Continuous Care in the Home
One of the most intensive settings for hospice nursing is continuous home care, a level of service reserved for acute crises. When a patient’s symptoms spike to the point where they’d otherwise need hospitalization, a hospice nurse can instead stay at the bedside for extended shifts to keep the patient comfortable at home. Medicare requires at least 8 hours of care within a 24-hour period to qualify, and nursing must account for at least half of all the hours provided. Hospice aides or homemakers may supplement the nurse, but the nurse leads the clinical response.

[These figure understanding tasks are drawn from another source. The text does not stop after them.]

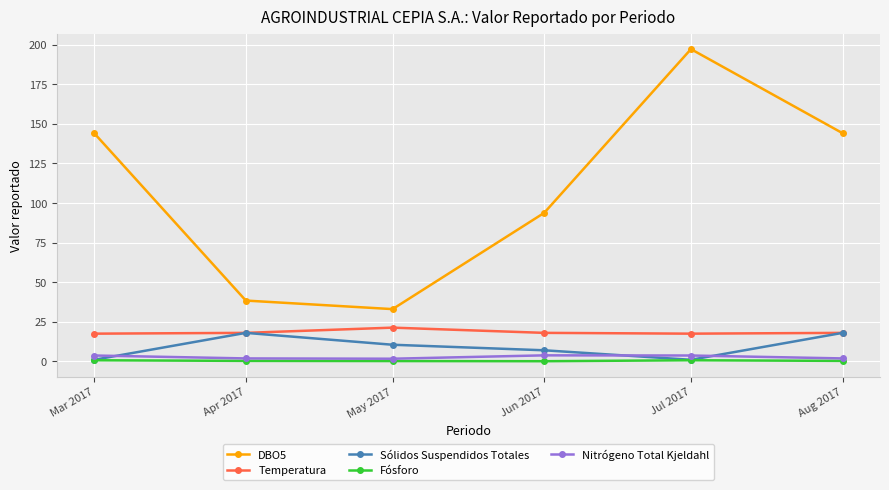

Which series has the largest total across all categories?

DBO5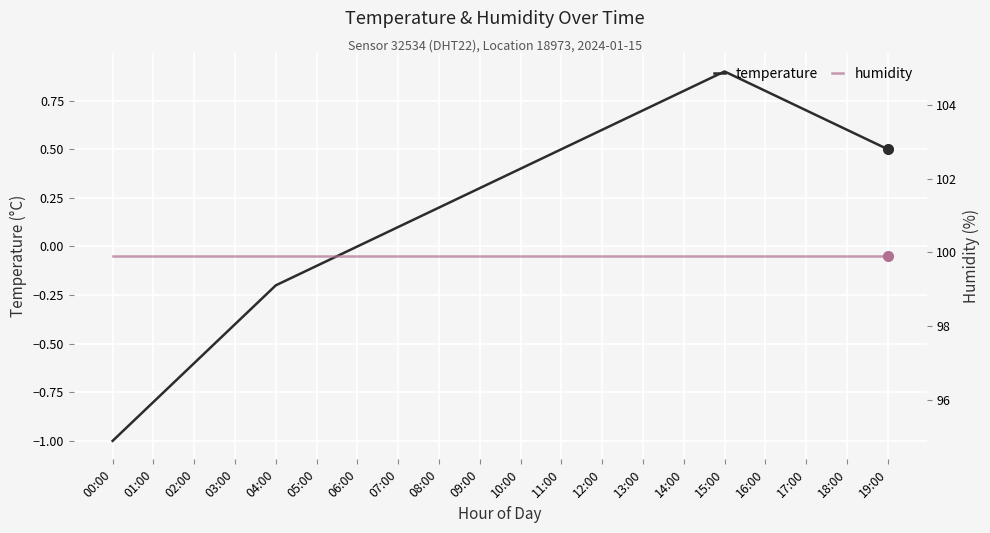

True or false: temperature and humidity cross at least once.

False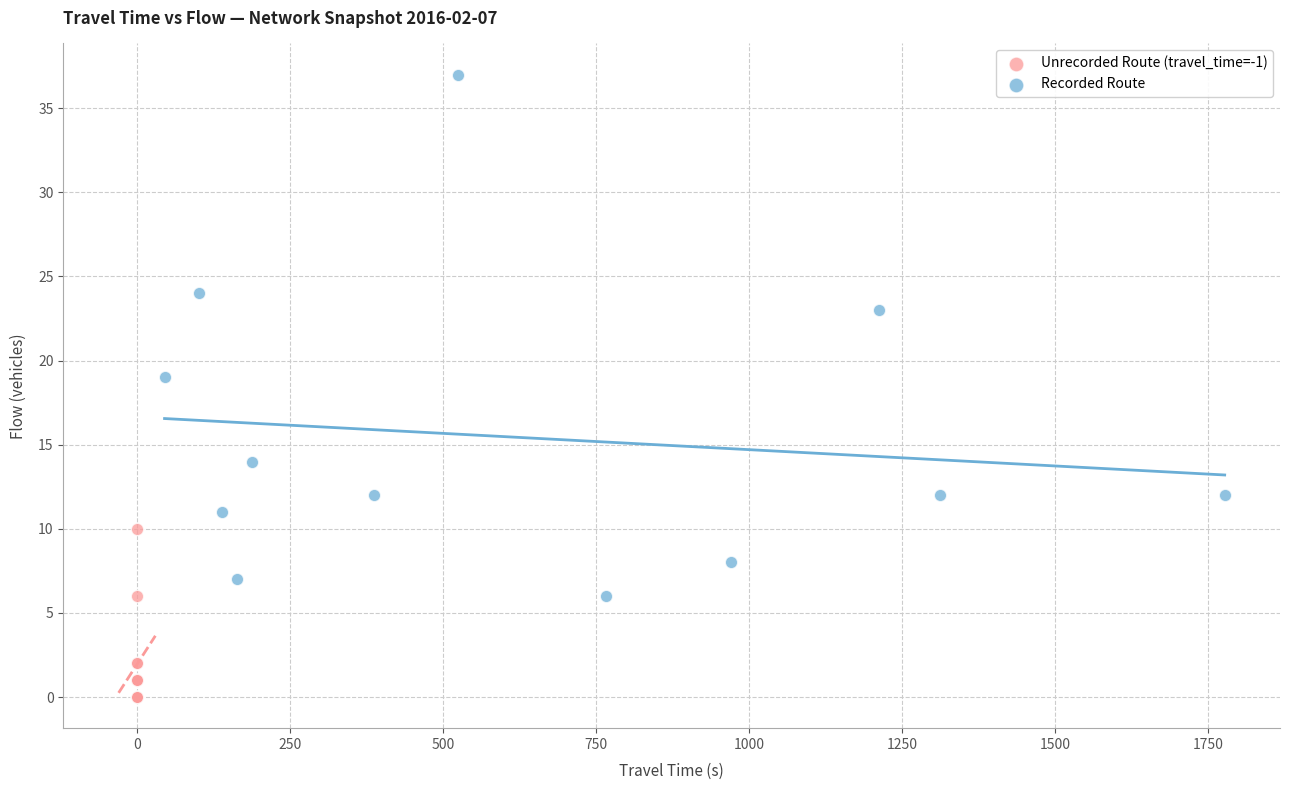

Which series contains the highest Y value?

Recorded Route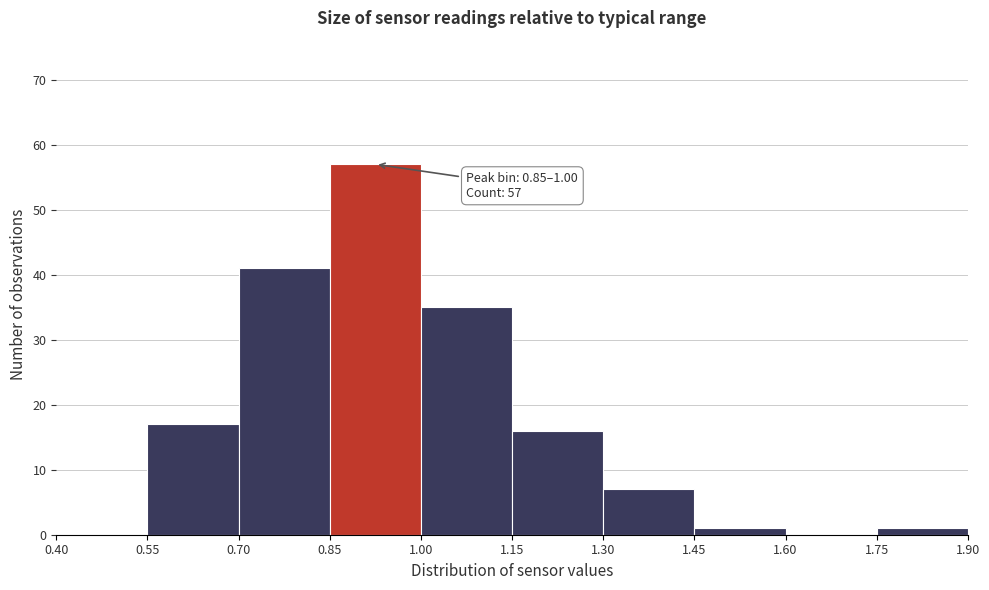

Over which range of the x-axis is the bar tallest?

0.85 to 1.00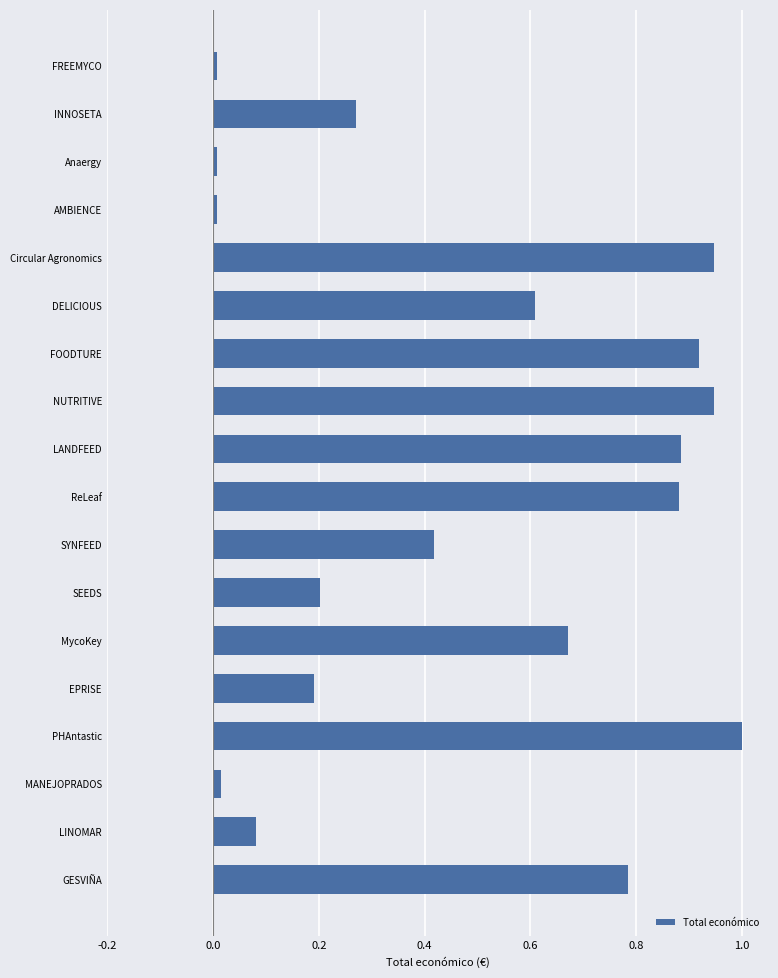

What is the label of the 5th bar from the bottom?

EPRISE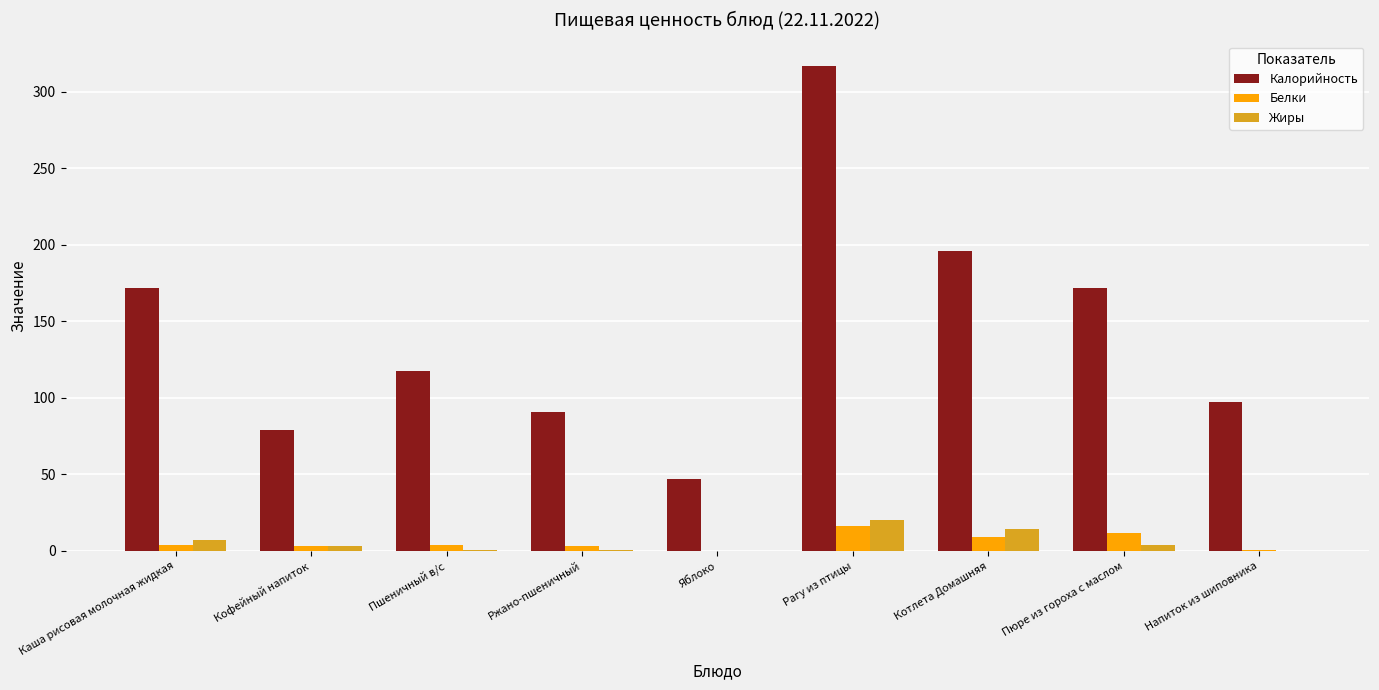

Which category has the highest value across all series?

Рагу из птицы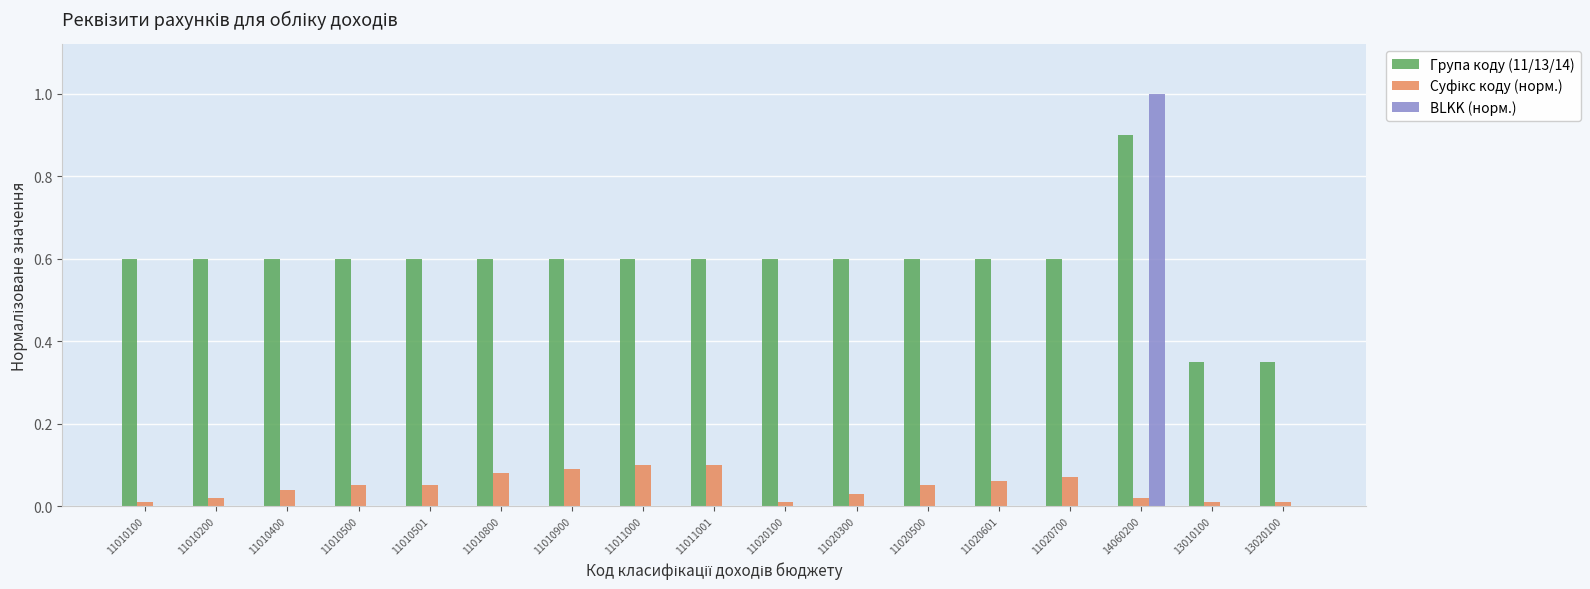

Is the value of BLKK (норм.) at 11011000 greater than the value of Група коду (11/13/14) at 11010900?

No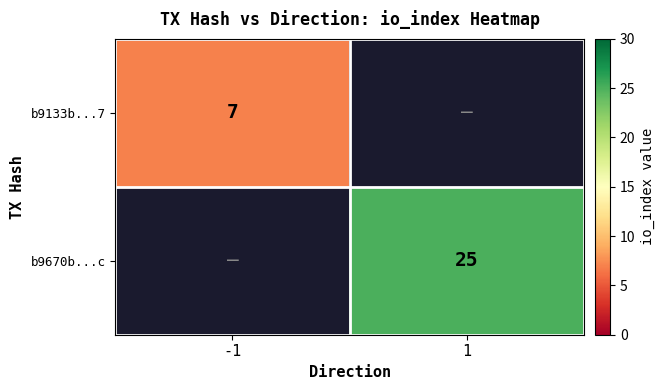

Is it true that b9670b...c equals 44 at 1?

False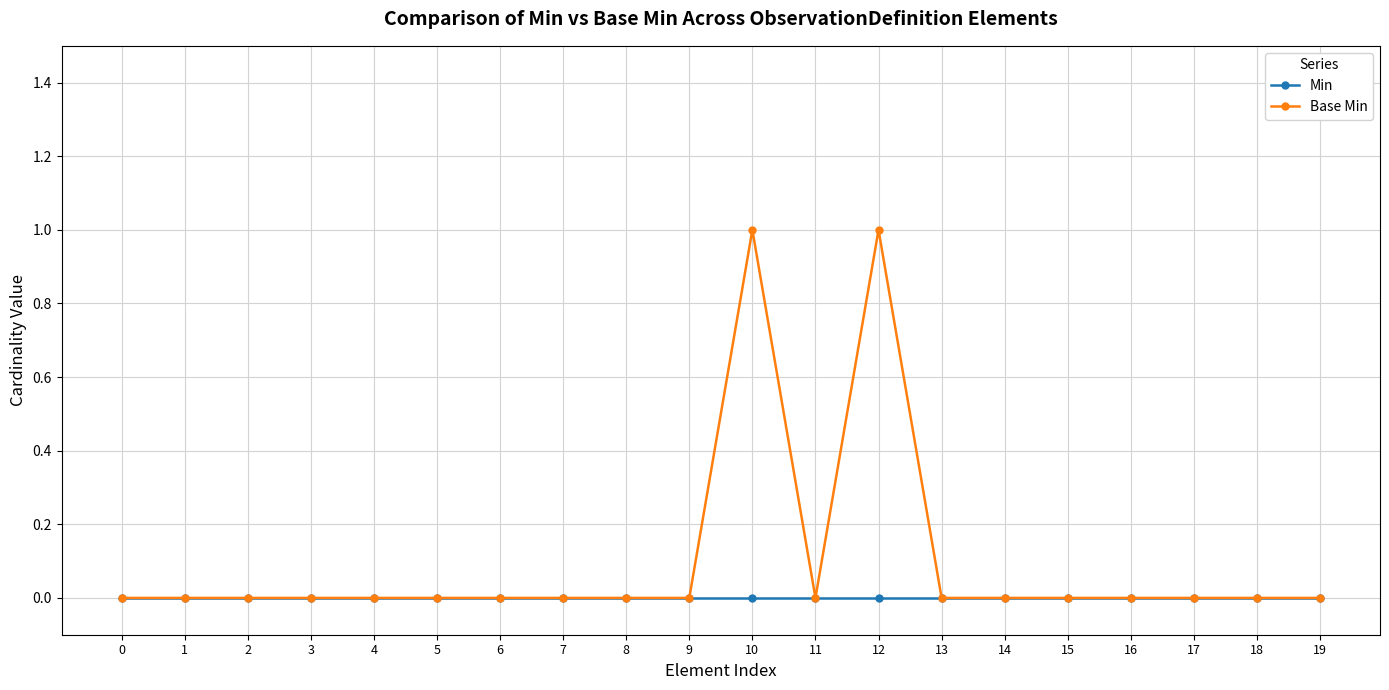

Which series has the largest total across all categories?

Base Min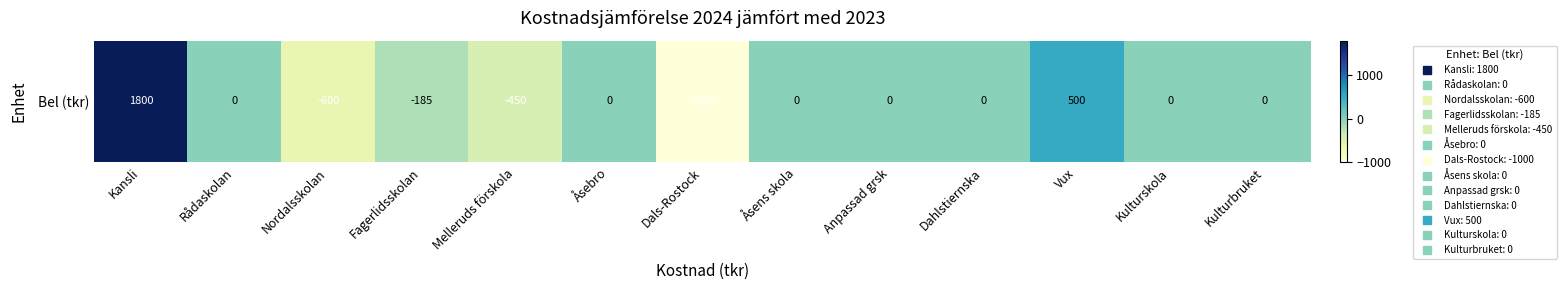

What is the average value?

5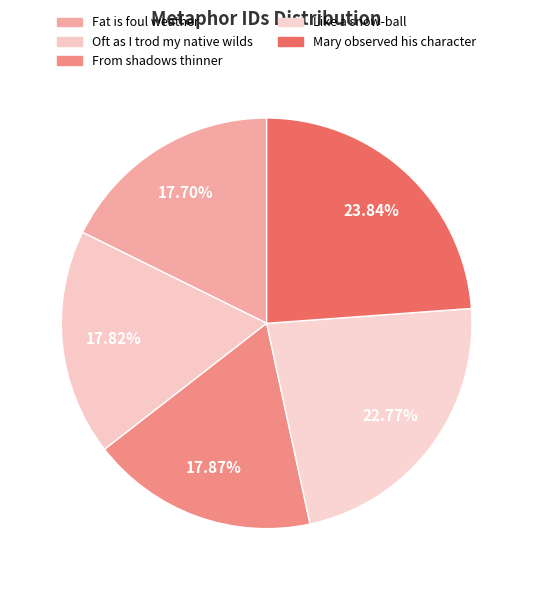

To the nearest percent, what portion does Mary observed his character represent?

24%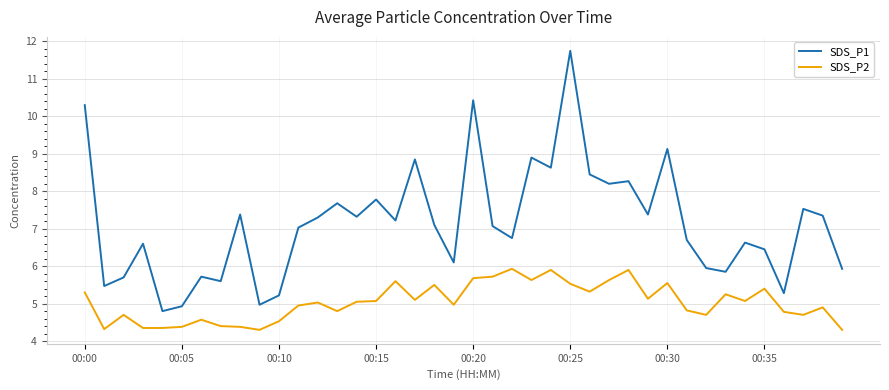

What are all the series names shown in the legend?

SDS_P1, SDS_P2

During these shifts, nurses document interventions and observations frequently, often hourly, to demonstrate the ongoing need for this level of care. Continuous home care represents a tiny fraction of total hospice days (less than one-tenth of one percent), but it’s among the most demanding work a hospice nurse can do: solo clinical decision-making during a medical crisis, in someone’s bedroom, often overnight.
Respite Settings
Hospice nurses occasionally provide care in respite settings, which exist not because of the patient’s symptoms but because the family caregiver needs a break. During respite care, the patient temporarily moves to a nursing home, hospice inpatient facility, or hospital for up to five days while the primary caregiver rests. The hospice nurse’s job during respite is to maintain the existing care plan and keep the patient comfortable in an unfamiliar environment until they return home. Respite days make up about a quarter of one percent of all hospice care days nationally.